The S&P 500 -- down 20.6 percent since the beginning of the year through June 30 -- suffered its worst first half since 1970. That has wiped out $9 trillion in stock market wealth and slashed the prices that VC are willing to pay to own a stake in a private company -- for example, Klarna's valuation could be down 87 percent, noted Bloomberg.

Such drops in stock market valuations spooks VCs because they kill investors' appetites for initial public offerings. No IPOs means that VCs lose a key avenue for earning a profit on their risky startup bets.

What should business leaders do about it? For answers, I turned to Gordon Ritter, founder and general partner of Emergence Capital Partners, who made the Forbes Midas List four times.
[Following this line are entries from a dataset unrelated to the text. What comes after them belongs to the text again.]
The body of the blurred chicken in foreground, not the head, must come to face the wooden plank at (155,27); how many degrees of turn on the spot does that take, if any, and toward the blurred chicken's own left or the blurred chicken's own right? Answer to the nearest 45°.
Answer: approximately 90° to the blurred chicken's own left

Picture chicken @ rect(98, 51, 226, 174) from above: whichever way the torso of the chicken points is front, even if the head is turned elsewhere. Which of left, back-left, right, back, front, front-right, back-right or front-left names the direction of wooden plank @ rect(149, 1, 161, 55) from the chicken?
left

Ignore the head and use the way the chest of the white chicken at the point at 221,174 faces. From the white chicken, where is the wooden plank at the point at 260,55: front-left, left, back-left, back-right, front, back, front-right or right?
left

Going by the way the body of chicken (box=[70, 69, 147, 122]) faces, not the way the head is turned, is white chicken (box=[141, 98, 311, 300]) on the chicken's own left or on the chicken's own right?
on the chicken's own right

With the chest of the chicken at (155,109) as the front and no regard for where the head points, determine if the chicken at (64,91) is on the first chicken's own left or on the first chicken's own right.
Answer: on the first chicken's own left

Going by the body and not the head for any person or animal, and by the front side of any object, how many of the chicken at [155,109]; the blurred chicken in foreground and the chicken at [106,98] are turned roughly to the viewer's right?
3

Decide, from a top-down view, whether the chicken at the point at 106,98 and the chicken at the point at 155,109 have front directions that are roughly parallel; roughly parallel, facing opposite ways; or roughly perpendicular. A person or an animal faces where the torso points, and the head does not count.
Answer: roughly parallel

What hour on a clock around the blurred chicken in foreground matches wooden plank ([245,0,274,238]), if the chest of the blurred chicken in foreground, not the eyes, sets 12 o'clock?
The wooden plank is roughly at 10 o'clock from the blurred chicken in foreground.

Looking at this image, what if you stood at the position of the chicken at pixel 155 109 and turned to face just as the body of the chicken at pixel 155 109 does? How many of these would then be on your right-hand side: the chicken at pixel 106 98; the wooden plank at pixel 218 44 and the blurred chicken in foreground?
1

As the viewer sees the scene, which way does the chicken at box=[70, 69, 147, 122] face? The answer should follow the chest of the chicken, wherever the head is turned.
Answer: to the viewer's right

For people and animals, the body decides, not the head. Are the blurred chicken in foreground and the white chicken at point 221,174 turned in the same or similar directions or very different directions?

in a June 2022 interview. Ritter -- whose firm has backed successful companies such as Salesforce, Zoom Video, and Veeva Systems -- shared five pieces of advice for today's startups.

1. Resist the Fear of Missing Out (FOMO).
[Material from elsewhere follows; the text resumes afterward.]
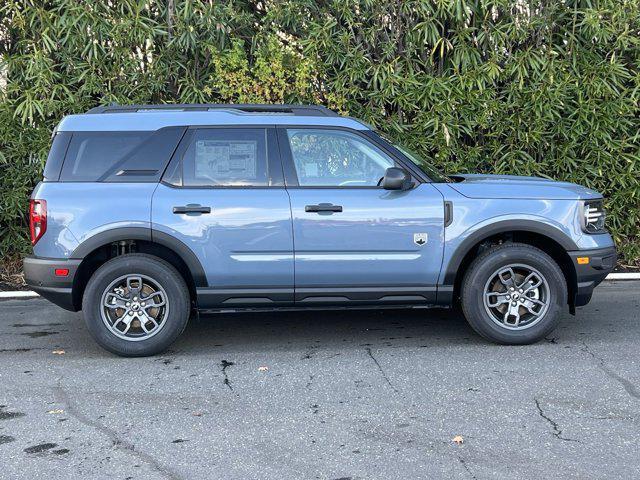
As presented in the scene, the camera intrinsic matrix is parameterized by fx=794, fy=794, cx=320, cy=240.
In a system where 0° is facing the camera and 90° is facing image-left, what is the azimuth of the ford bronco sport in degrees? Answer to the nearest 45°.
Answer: approximately 270°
When FOMO runs rampant in the hearts of investors, they push their portfolio companies to grow to $100 million in revenue so they can go public before the IPO window slams shut.

CEOs struggle to resist that siren call because it urgently promises vast riches. As the FOMO bubble expands, "If a company grows from 1 to 3 or 4 in six-month increments and doesn't worry about taking risks, creating new products, [or finding a path to profitability], it can get 100x annual recurring revenue valuations and raise its A, B, and C rounds all in one year," Ritter told me.
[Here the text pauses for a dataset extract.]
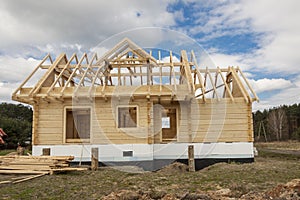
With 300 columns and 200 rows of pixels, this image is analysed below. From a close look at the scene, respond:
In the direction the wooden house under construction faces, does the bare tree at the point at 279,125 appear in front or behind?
behind

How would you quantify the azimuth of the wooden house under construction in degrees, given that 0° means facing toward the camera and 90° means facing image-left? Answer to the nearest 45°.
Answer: approximately 0°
When the FOMO bubble bursts such companies are at risk. To avoid that fate, Emergence encourages its portfolio companies not to push the pedal to the metal until they've built products that customers value more than competing ones.

2. Don't grow fast until your product gives customers irresistible value.

As I wrote in Scaling Your Startup, business leaders should not seek triple-digit growth until they complete the second stage of scaling: Building a scalable business model.

Zoom Video followed this approach. As Ritter said, "As Eric Yuan, Zoom founder and CEO mentioned at our May 2022 CEO Summit, 'Everyone told me I was crazy. The world did not need a new videoconferencing solution. One investor said he would write me a check for anything other than that.' [Yuan] took about two years from 2009 to 2011/12 to rebuild Zoom's code because he wanted to provide the best product in the industry."

Are you such a leader? Ritter seeks out founders who [do not] "exhibit hubris. focus on the defensibility of their business, build a moat, and get their unit economics in line."

3. Bolster your sales force.

During an economic downturn, customers look to spend less money on the goods and services they deem essential.

Here's how business software customer behavior changes during a downturn. As Ritter explained, "During the FOMO part of the economic cycle, corporate end users are encouraged to use whatever software they like. When the bubble bursts, companies try to cut costs and make operations more efficient by spending only on the most essential software tools."

If that is happening in your market, he advises you to strengthen your sales force so it can persuade what he calls "rational buyers" -- such as a company's chief technology officer -- that your startup's product should be among the top three to five that the CTO will keep purchasing during the downturn.

4. Diversify your customer base.

If your customers are primarily small businesses, an economic downturn could make your revenue stream vulnerable. 

How so? Silicon Valley startups that were backed by Y-Combinator, the famed startup accelerator, are encouraged to buy one another's products to help spur their rapid growth, Ritter noted. When VC capital freezes up, those startups may stop buying.

To avoid that problem, Ritter urges startups to "go upmarket" -- take the time to persuade large, profitable companies to buy their products.

5. Cut pet projects and focus on creating the future.

An economic downturn also should spur, business leaders to cut back on projects that won't contribute meaningfully to customers' success.

To that end, Ritter advises companies to eliminate R&D projects aimed at minor product modifications and invest in bold new products that customers will find most valuable.

Downturns can often result in more risk-taking than during a boom. As I wrote in April 2021, in the depths of the 2008 financial crisis. Todd McKinnon left Salesforce to start Okta, the identity management cloud service that is now a roughly $15 billion public company.

These five things can improve your company's odds of surviving the downturn.